>>>>

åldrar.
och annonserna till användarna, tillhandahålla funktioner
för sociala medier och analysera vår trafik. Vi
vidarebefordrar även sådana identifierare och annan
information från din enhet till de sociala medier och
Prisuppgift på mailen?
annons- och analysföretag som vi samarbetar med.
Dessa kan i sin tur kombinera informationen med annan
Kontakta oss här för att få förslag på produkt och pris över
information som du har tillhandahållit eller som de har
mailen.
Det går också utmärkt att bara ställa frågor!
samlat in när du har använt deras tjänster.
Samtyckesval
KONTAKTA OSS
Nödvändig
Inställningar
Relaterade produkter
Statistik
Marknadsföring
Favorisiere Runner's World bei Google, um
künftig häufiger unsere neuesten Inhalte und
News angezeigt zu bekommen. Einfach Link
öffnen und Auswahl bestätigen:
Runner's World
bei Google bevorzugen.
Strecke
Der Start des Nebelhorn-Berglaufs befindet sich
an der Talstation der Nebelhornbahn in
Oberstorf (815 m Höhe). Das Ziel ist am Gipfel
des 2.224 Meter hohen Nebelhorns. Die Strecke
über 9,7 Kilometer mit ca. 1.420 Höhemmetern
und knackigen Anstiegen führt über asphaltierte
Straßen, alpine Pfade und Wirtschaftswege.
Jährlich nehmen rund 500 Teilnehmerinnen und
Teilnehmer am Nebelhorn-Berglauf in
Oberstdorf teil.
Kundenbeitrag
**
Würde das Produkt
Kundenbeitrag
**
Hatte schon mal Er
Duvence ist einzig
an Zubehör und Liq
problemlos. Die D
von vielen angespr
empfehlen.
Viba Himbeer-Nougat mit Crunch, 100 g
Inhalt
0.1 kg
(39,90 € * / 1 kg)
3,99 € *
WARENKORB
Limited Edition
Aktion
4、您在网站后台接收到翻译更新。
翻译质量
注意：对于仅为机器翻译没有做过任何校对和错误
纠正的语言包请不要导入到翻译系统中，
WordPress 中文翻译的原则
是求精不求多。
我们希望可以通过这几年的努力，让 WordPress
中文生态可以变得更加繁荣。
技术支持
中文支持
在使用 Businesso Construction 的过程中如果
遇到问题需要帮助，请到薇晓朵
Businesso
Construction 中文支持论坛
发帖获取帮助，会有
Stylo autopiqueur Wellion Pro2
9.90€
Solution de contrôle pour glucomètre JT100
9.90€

<<<<

## EXERCISE PROMPT
How many lines of the records contain the string "über"? Respond with the number alone.

## SOLUTION
2